Recently, precisely on February 21, 2017, the Central Bank of Nigeria (CBN), rolled out new Foreign Exchange policy aimed at stemming the dangerous slide of the Nigerian currency, the Naira in the unofficial market popular called “black market”.
Before the new policy, Naira exchange rate was hovering between N506 and N510 to a US$1 in the unofficial window. The official exchange rate (interbank) was N305 to US$1. The Bureau De Change (BDC) rate was N219 to US$1. The new policy has been hailed by market watchers, stakeholders and economists of high repute in the country.
The statement by the CBN signed by Isaac Okorafor, the bank’s Acting Director, Corporate Communications, states: “In continuation of efforts to increase the availability of Foreign Exchange in order to ease the difficulties encountered by Nigerians in obtaining funds for Foreign Exchange transactions, the Central Bank of Nigeria (CBN) is providing direct additional funding to banks to meet the needs of Nigerians for Personal and Business Travel, Medical needs, and School fees, effective immediately”. It further pointed out that “CBN expects such retail transactions to be settled at a rate not exceeding 20 per cent above the interbank market rate”.
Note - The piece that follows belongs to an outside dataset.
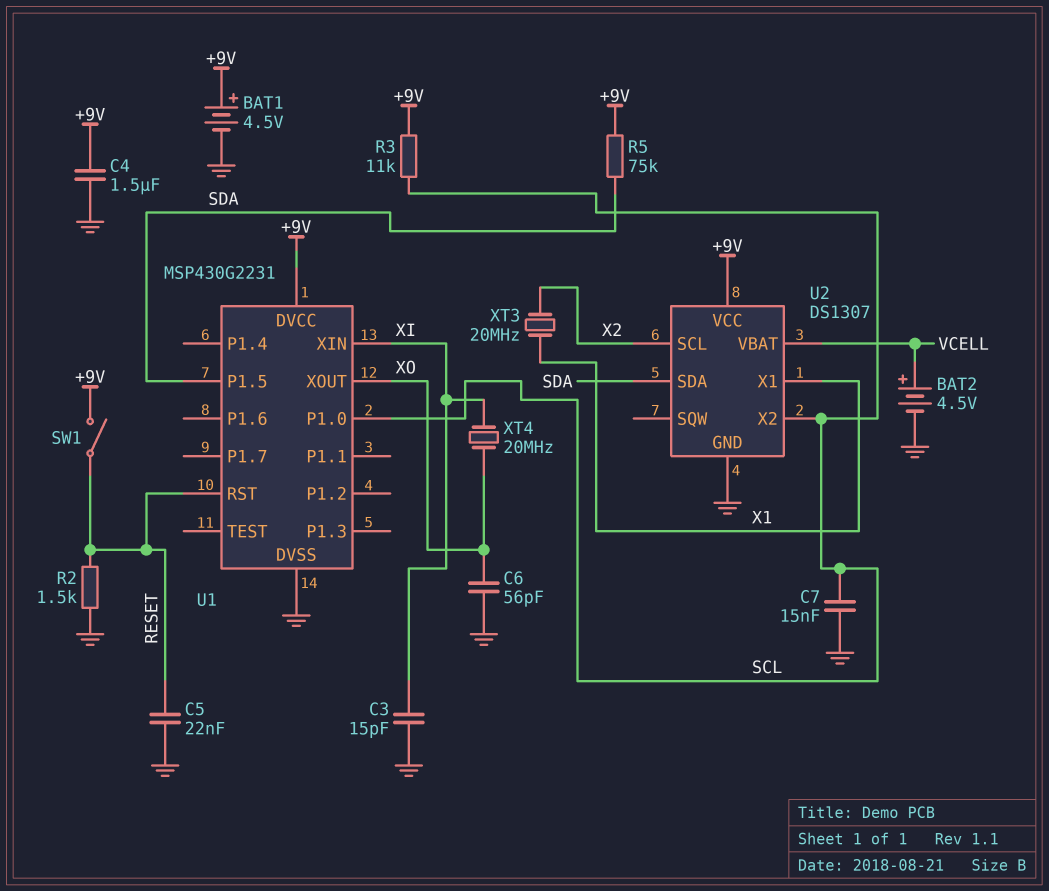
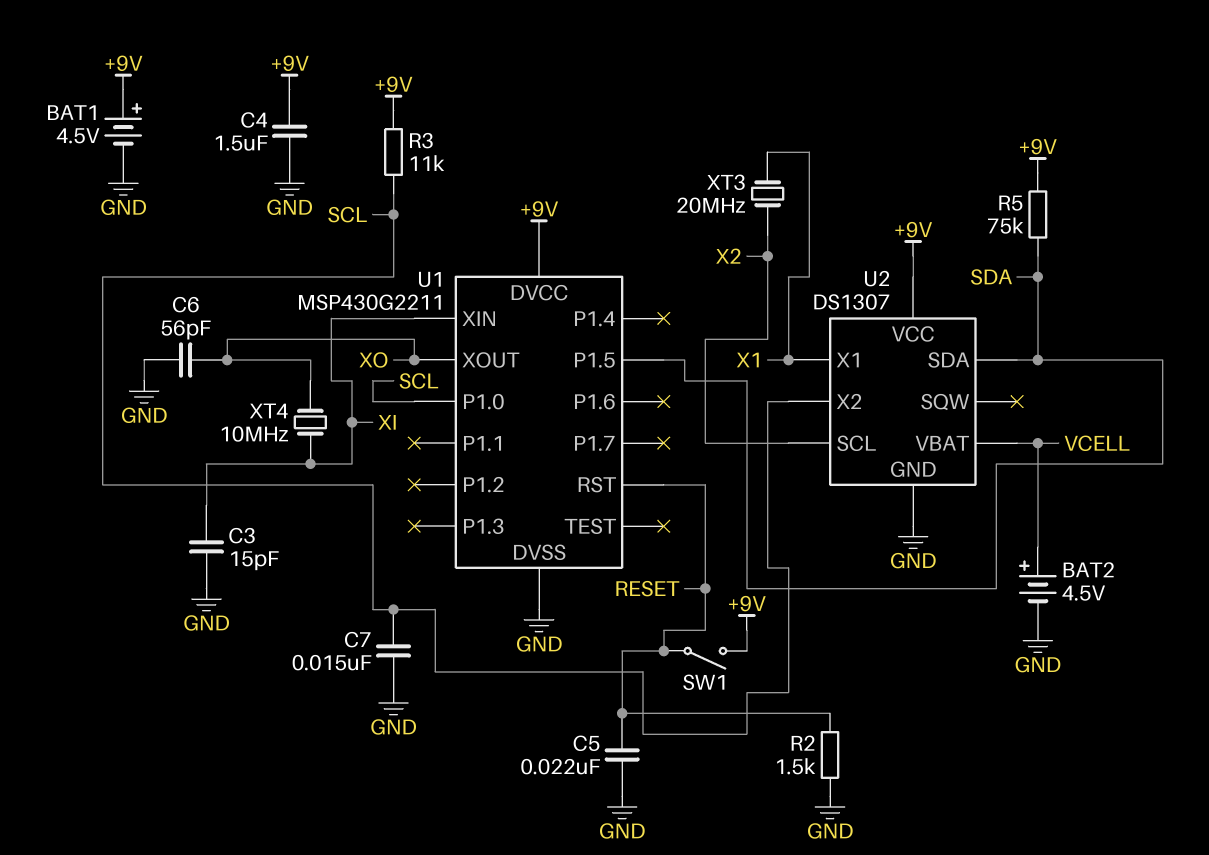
U1: MSP430G2231 -> MSP430G2211
XT4: 20MHz (XI, XO) -> 10MHz (XI, XO)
The apex bank stated further that it had cleared the historical backlog of matured letters of credit at the inception of the current flexible exchange rate system. “The CBN would immediately begin to provide foreign exchange to all commercial banks to meet the needs of both personal travel allowances (PTA) and business travel allowance (BTA) for onward sale to customers”, it said. All banks, according to CBN, “would receive amounts commensurate with their usual basic documentary requirements”.
Another area of intervention is the School and Medical fees which had given those who needed foreign exchange to transact this kind of business sleepless nights. In this regard, the CBN stated thus: “Similarly, the CBN would meet the needs of parents, guardians and sponsors who are seeking to make payments of school and educational fees for their children and wards. Such payments must be made by commercial banks directly to the institution specified by the customer”.
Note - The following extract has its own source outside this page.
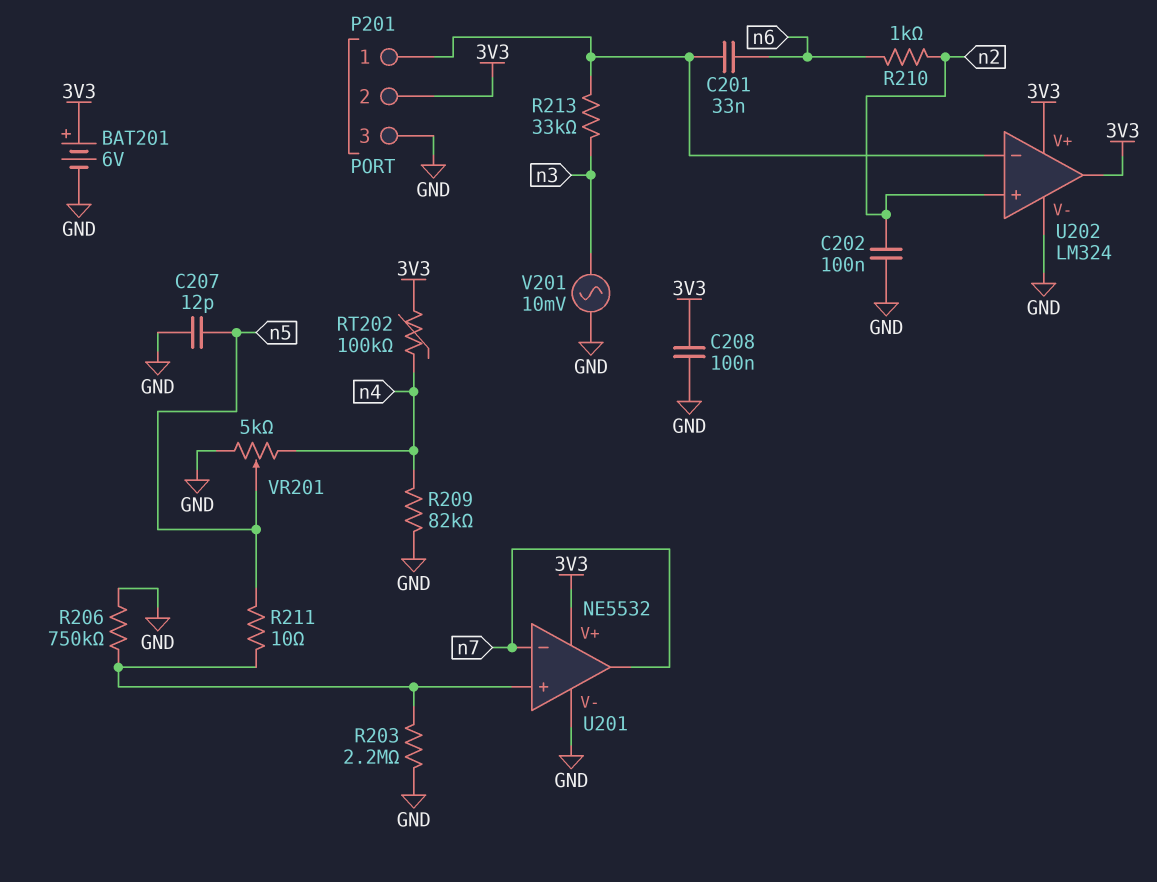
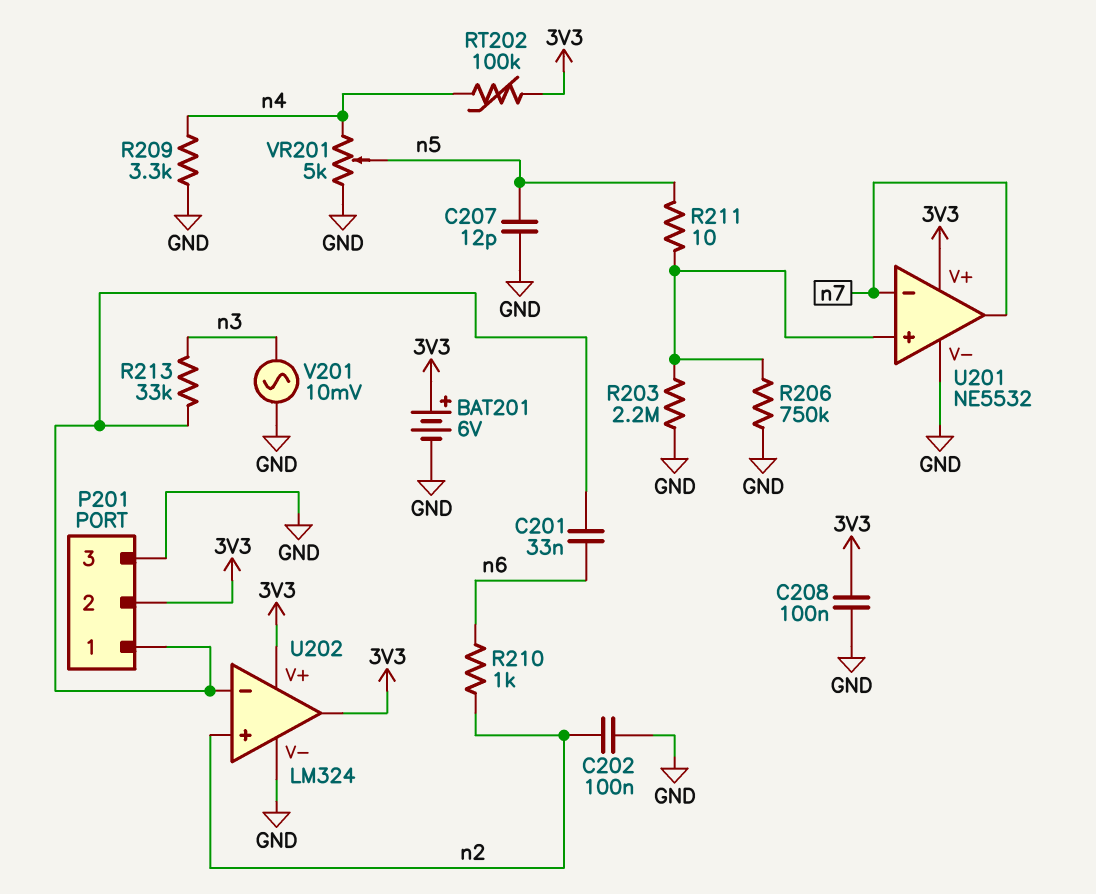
R209: 82k (GND, n4) -> 3.3k (GND, n4)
The CBN assured the Nigerian public that it would ensure that “this process is as smooth as possible and that as many customers as possible get the foreign exchange they genuinely demand. This would also apply to customers seeking to make payments or purchase foreign exchange, for medical bills and paid directly to hospitals”. The apex bank promised the sustainability of the new supply policy and further directed banks to open offices at major Airports and other strategic locations to ease up pressure in the banks.
To work the talk, CBN instantly flooded the market with dollars to the extent that the banks now go to the CBN to source for more Naira to fund dollar purchase. Within few days of this policy the CBN pushed out a whopping US$500 million to the market. This amount was spread to the banks and BDCs. By the second week, the CBN also sent out another US$180 million for purchase. Instantly more dollars were chasing Naira at the official rate as many banks were unable to back their demands with Naira equivalent.
The banks and BDCs were directed to sell to end users apart from interbank customers at 20 per cent of the official rate. This means that instead of going to the unofficial market to buy at above N500 per dollar, they can now purchase from the new extended window at N360 to a dollar. To those who had been struggling to get foreign exchange for school or medical bills abroad, it was too good to be true.
Consequently, within a week of this new policy, Naira appreciated dramatically to N400 to a dollar on February 27, 2017 at the unofficial (black) market for example.
The downward trend in the unofficial window is expected to fluctuate until a realistic level is achieved if CBN can sustain the current supply level, as they had promised.
The AUTHORITY wishes to applaud the CBN for this laudable step which invariably came as a result of public criticism and outcry which allowed a policy that had been hurting the economy to continue. To most analysts, the question has been: why did CBN close its eyes and mind to alternative solutions and suggestions which have been coming from different informed quarters? Why is it that it was when the Federal Government directed the apex bank to take drastic measures to reverse the trend of Naira slide in the unofficial market that action was taken?
The CBN must learn to be proactive in its monetary policies in such a way that it allies with the fiscal policies of the government. We call on the bank also to put a proper mechanism in place so that this new policy is not abused by some greedy operators who are always ready to look at loopholes to shortchange and frustrate positive government policies.
It was clear that the former policy of restricting foreign exchange official rate to only manufacturers most of who cried out that they never got it, was abused as some crooks who operate within the system are said to have made huge amounts of money just by round-tripping. This must not be allowed to continue as the new system is capable of helping Nigeria exit the recession sooner than later. The current system of having multiple exchange rates must be looked into as this is not the practice elsewhere.